Figure 15. How to hide a dimension of space. From a distance, the hosepipe looks like a wiggly line. Close up, a ‘point’ P on the line is revealed as a little circle going around the tube.
Initially physicists held out the hope that string theory might describe the actual physical world, incorporating the known list of particles and forces as we observe them, possibly even accounting for the force strengths and particle masses. Nobody believes that now. In fact, it seems likely that the theory is consistent with an almost limitless number of possible worlds. Does that make it useless? Not all theorists despair over this ambiguity. What is regarded as a sin by some has been seized on as a virtue by others. As we shall see, a rich smorgasbord of alternative universes is precisely what some physicists seek in order to explain the universe that is ours.
The dry list of particles that I have introduced in this chapter raises the question of why. Is there a deeper reason for the list to b
e populated in just that way, by just those particles, with just those masses, electric charges and spins? And is there something magical about four (really three) basic forces rather than five, or fifty, or five hundred?
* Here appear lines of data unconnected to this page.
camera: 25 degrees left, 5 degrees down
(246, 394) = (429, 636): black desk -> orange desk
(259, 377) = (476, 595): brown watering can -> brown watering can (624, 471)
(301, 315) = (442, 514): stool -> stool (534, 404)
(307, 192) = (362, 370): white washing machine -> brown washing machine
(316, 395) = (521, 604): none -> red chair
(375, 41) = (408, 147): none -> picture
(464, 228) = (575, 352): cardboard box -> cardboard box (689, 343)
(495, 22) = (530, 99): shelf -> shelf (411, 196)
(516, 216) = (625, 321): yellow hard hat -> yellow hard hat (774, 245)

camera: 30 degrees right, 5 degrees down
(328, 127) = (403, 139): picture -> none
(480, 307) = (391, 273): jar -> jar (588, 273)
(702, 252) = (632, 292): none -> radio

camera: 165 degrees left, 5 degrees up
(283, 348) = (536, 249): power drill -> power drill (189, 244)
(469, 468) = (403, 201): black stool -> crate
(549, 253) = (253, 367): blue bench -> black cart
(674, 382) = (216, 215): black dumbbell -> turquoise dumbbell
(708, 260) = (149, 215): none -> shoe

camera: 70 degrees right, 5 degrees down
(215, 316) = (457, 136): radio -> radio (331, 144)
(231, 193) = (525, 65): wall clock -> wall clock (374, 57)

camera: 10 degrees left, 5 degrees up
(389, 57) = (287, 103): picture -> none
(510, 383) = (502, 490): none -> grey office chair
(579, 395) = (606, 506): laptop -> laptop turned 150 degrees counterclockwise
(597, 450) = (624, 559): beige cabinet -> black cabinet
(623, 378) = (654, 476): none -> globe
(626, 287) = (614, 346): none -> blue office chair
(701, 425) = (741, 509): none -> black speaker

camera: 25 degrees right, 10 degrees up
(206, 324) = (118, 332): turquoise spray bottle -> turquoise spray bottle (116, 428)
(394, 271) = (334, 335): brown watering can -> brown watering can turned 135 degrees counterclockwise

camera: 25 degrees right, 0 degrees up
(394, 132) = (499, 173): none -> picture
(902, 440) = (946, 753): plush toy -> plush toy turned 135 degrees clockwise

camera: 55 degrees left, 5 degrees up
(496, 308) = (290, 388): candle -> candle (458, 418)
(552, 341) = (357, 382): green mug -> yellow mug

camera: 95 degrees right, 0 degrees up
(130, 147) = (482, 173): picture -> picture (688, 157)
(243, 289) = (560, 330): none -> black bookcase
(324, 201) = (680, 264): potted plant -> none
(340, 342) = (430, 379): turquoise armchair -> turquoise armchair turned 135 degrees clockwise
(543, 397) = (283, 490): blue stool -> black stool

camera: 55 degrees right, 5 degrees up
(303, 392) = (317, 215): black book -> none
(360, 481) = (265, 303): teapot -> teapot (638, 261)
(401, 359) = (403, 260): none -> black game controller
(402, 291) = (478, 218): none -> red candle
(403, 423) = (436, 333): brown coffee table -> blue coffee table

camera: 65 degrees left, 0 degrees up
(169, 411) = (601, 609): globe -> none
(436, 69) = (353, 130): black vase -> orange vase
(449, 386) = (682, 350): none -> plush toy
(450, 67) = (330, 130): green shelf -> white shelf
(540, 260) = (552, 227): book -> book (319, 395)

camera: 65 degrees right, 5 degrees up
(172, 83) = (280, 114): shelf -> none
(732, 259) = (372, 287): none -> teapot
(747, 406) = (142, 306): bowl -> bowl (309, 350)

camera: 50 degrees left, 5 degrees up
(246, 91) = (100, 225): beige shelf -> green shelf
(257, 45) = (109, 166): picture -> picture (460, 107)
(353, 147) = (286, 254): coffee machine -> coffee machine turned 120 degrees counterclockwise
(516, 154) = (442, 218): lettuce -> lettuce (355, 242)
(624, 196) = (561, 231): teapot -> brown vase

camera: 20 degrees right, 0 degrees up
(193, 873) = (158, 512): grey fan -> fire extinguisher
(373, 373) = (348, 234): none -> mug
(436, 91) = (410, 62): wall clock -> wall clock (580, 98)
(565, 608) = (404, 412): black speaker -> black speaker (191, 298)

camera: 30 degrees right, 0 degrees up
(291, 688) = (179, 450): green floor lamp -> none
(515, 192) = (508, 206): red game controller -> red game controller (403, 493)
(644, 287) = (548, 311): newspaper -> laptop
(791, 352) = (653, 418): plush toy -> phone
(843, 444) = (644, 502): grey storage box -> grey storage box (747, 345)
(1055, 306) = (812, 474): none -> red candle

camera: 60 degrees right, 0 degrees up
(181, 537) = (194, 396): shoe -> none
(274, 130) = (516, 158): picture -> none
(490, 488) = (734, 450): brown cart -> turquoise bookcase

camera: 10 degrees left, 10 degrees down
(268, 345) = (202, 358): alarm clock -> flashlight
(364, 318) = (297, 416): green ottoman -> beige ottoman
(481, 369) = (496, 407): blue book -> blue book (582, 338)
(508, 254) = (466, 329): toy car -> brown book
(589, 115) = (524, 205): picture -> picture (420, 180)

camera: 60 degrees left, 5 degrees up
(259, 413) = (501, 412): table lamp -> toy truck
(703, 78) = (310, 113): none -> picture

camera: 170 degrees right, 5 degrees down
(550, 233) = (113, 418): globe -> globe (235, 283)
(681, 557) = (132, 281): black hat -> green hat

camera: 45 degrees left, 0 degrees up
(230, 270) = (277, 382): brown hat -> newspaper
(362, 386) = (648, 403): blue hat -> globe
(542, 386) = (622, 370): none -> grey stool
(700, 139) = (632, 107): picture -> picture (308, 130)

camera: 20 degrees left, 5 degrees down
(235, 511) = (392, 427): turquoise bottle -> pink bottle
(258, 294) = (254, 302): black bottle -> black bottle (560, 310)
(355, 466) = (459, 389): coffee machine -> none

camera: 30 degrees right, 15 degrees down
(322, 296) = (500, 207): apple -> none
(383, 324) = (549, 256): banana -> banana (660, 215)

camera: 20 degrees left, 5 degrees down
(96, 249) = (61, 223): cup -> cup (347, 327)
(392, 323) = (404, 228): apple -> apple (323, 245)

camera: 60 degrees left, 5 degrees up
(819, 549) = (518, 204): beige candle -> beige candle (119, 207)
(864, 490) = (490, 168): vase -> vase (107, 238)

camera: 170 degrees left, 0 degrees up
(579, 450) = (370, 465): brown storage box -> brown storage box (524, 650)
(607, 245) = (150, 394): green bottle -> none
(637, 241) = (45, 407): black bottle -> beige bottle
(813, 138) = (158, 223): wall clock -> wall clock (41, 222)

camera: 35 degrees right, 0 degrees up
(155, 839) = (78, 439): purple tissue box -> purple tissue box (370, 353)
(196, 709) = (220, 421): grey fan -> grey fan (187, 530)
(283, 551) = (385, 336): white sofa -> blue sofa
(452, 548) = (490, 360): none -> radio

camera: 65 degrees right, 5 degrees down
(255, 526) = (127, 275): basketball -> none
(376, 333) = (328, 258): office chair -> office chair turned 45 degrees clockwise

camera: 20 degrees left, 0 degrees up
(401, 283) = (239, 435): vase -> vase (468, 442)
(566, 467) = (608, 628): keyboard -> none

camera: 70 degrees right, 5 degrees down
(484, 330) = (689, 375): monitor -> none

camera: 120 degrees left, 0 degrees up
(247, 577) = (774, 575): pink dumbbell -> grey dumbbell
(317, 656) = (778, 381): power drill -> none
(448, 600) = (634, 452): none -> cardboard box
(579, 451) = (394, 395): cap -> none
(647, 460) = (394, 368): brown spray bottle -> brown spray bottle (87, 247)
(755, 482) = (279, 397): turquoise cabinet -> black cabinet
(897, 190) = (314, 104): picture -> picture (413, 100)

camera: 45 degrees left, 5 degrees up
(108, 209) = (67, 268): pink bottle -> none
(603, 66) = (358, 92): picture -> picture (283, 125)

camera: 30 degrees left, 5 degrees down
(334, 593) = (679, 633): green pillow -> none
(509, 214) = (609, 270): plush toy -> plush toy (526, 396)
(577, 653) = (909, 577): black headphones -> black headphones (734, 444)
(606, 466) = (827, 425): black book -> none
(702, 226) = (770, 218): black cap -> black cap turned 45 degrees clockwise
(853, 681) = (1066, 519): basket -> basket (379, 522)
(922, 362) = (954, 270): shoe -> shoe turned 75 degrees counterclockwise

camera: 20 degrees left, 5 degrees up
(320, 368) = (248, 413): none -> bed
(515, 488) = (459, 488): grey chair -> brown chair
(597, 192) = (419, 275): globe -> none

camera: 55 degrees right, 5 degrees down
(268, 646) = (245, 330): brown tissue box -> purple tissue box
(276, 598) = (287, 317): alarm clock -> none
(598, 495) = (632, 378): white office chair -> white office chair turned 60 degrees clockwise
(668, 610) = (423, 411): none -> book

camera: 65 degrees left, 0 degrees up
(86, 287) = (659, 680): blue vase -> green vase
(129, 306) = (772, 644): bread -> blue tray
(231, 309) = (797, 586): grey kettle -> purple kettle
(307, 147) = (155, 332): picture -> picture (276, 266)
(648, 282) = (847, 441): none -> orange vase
Also, what is the point of having not merely an electron, but its two heavier cousins – the muon and the tau – extras that accomplish little more than vanishing in a fraction of a second? Is there an abstract mathematical subtext that threads these subatomic splinters into a coherent unity – string theory perhaps, or some other branch of mathematics awaiting a flash of inspiration by a future generation of theoretical physicists? Or might the universe simply be an arbitrary ragbag of components thrown together, which, merely fortuitously, proves sufficient to coax thinking, bewildered beings into existence?
19. Fossils from the Cosmic Dawn
Cosmology’s golden age began with a picture, and a rather unprepossessing one at that. The blotchy panorama of the sky created by COBE (Figure 1, p. 1) can’t compete with the images from the Hubble Space Telescope, or the high-resolution close-ups of the planets taken by space probes. But what COBE’s output lacked in visual appeal, it more than made up for in significance, for when studying that picture, we are in a very real sense looking directly at the primordial furnace itself. The light from the nascent universe imaged there has travelled to us for over 13.7 billion years, during which time it has remained largely undisturbed. That means the CMB is a type of fossil: fossilized light. To be sure, that light has been stretched in wavelength a thousand times, but it’s still distinctive, the graceful profile and purity of its spectrum immediately recognizable. Contrast the pristine CMB with the corrupted fossil remains collected by palaeontologists, from which they try to reconstruct a plausible narrative. There’s a lot of guesswork involved, because palaeontologists can’t physically see the past in the way astronomers can directly see the birth of the universe.